Enterprise architects, and EA in general, can help businesses avoid these operational delays and stalled decisions due to over-centralization. Regarding the recession, enterprise architects have immense value to business leaders in that they can help them move quickly through a queue of needs, all while allowing experimentation and protecting existing revenue. 

Next-gen EA tools—not to be confused with their authoritarian predecessors—are designed for today’s digital businesses, permitting decentralized decision-making at scale and more efficient responses to challenges. By enabling a decentralized model, leaders democratize business structures across the enterprise and give themselves windows into the current state of their company, maps of where each product team is headed, and interactive, easily-digestible visualizations for stakeholders. By allowing for more dynamic decision-making processes, leaders are creating more adaptable, agile businesses that can weather the sudden changes that come with an economic downturn. 

As the popularity of the enterprise architect role increases, it becomes more apparent that centralized decision-making is a thing of the past. That modern EA is the best solution for businesses to leverage without sacrificing their margins. For EA, that means addressing how decision-making has changed in today’s industry and moving from an authoritarian force governing people and processes to a unifying, collaborative role that drives innovation and profit at a product level.

Centralized Decision-Making Has Disappeared, So Where Does Enterprise Architecture Go?  

The key to effective decisions is understanding the decisions that can and can’t be distributed, which requires an investment in enterprise design. Empowering others across the organization with a clear scope, boundaries, and mandates can eliminate the noise for decision-makers, enabling them to focus on high-priority goals or longer-term issues. 

The need for cross-functional, distributed technology ownership is the perfect ecosystem for the enterprise architect to shine. Traditionally, EA has governed and exerted control over technology, but as it’s become decentralized across the business, information is influenced by EAs, making innovations more collaborative rather than authoritarian. 

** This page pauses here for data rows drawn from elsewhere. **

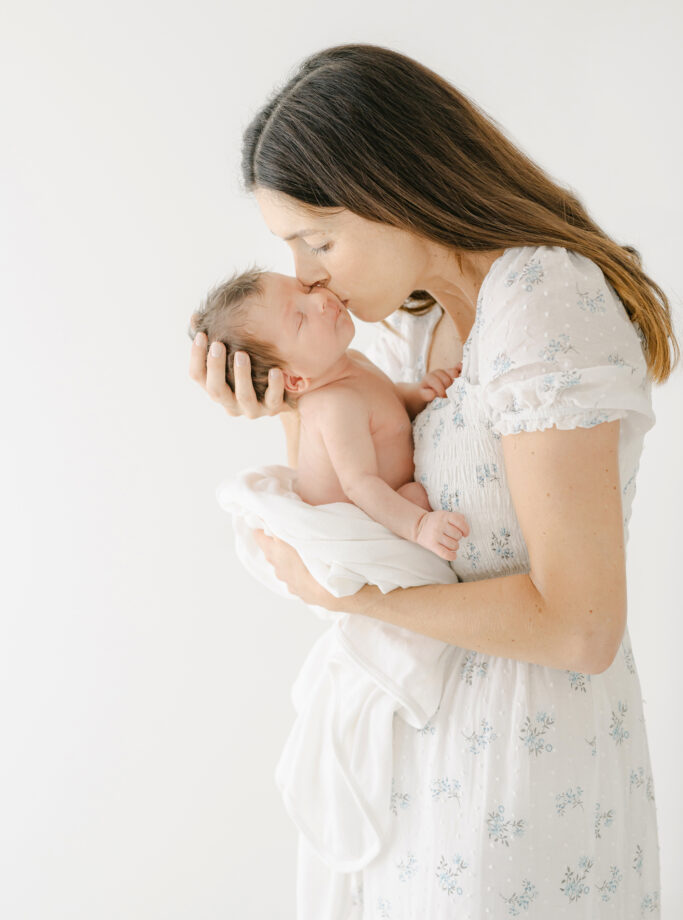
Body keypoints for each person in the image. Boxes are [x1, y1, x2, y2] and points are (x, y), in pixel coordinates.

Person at [188, 44, 678, 917]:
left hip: (517, 787)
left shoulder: (539, 300)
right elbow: (360, 501)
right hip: (426, 776)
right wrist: (288, 401)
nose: (306, 274)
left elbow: (580, 628)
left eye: (318, 239)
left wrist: (358, 599)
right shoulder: (418, 332)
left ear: (392, 189)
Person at [188, 265, 468, 558]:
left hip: (375, 498)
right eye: (300, 319)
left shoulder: (351, 362)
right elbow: (361, 486)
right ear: (294, 380)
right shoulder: (334, 407)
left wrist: (416, 393)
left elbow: (385, 406)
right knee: (415, 498)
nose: (321, 300)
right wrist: (419, 525)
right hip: (352, 525)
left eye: (305, 289)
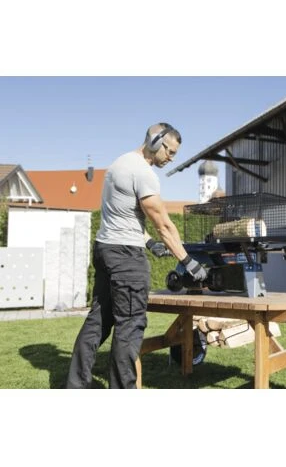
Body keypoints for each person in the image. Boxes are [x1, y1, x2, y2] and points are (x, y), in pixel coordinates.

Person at [65, 123, 207, 389]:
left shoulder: (118, 164)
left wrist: (150, 243)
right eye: (170, 151)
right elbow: (164, 225)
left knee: (98, 320)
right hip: (126, 257)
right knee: (130, 326)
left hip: (105, 249)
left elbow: (124, 214)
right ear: (155, 141)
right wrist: (188, 262)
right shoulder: (143, 173)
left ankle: (76, 385)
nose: (171, 158)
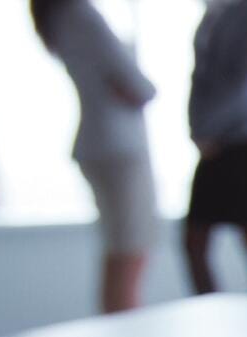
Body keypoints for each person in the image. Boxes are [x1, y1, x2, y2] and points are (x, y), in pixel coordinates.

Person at [33, 0, 158, 314]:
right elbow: (138, 86)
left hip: (99, 142)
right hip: (118, 145)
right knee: (130, 253)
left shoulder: (59, 16)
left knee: (120, 251)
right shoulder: (80, 13)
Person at [184, 0, 247, 296]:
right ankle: (214, 317)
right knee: (194, 242)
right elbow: (200, 76)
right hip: (210, 139)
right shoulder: (216, 9)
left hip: (244, 137)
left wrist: (206, 129)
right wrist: (198, 130)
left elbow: (243, 75)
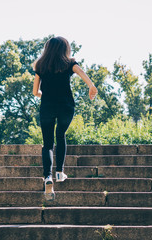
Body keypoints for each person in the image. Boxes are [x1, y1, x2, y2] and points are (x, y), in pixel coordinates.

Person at [33, 36, 98, 201]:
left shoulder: (40, 65)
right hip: (66, 107)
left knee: (47, 143)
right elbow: (83, 74)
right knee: (60, 135)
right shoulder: (69, 63)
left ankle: (47, 177)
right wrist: (91, 86)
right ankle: (60, 173)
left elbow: (35, 92)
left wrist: (44, 95)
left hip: (47, 107)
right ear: (65, 49)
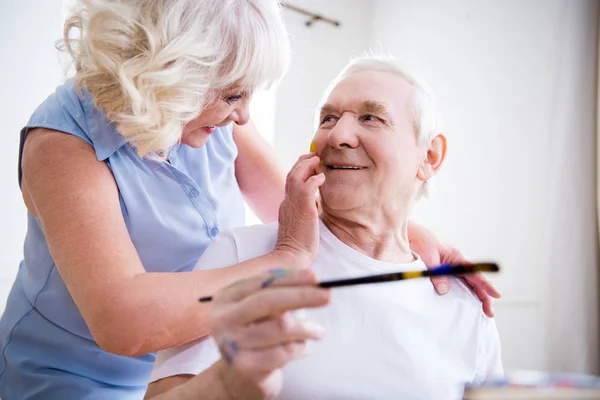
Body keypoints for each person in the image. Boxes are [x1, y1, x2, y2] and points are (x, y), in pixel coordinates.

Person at [0, 0, 499, 398]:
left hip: (169, 369)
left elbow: (315, 205)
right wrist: (285, 261)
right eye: (234, 94)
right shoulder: (61, 146)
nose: (243, 117)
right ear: (175, 77)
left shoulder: (207, 115)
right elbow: (123, 321)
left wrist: (409, 235)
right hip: (66, 381)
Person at [144, 54, 504, 400]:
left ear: (429, 157)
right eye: (328, 119)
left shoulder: (463, 301)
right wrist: (230, 385)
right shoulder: (242, 254)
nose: (338, 136)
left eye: (371, 118)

Leaders can leverage the enterprise architect in their change initiatives. By pooling data across departments, executives can support their assertions on which areas of the business would benefit most from a change in design. Using modeling, projects can be compared simultaneously to uncover which strategy will yield the most significant returns. EA-driven roadmaps can help leaders consider KPIs a year or ten years into the future of the business, made more solid by knowledge distilled directly from those closest to the respective tools and processes they use.

The New Role of EA in the Digital Economy  

No matter how teams are organized, there is a fundamental need for business leaders to make informed decisions about what goes on within the areas in their control and those beyond it. EA can understand the big picture by mapping end-to-end processes (even as the operations are being disrupted) and application integrations, organizing information assets, and coordinating change activity. Those skills uniquely position EA teams because no one across the business can take the people, processes, and technology and create a single system from those components.  

The democratization of technology across the business has brought challenges and responsibilities. While the traditional need for technology governance and planning is under duress, the internal market for data and insight about the enterprise is only growing. For the Enterprise Architecture team, this is a huge opportunity.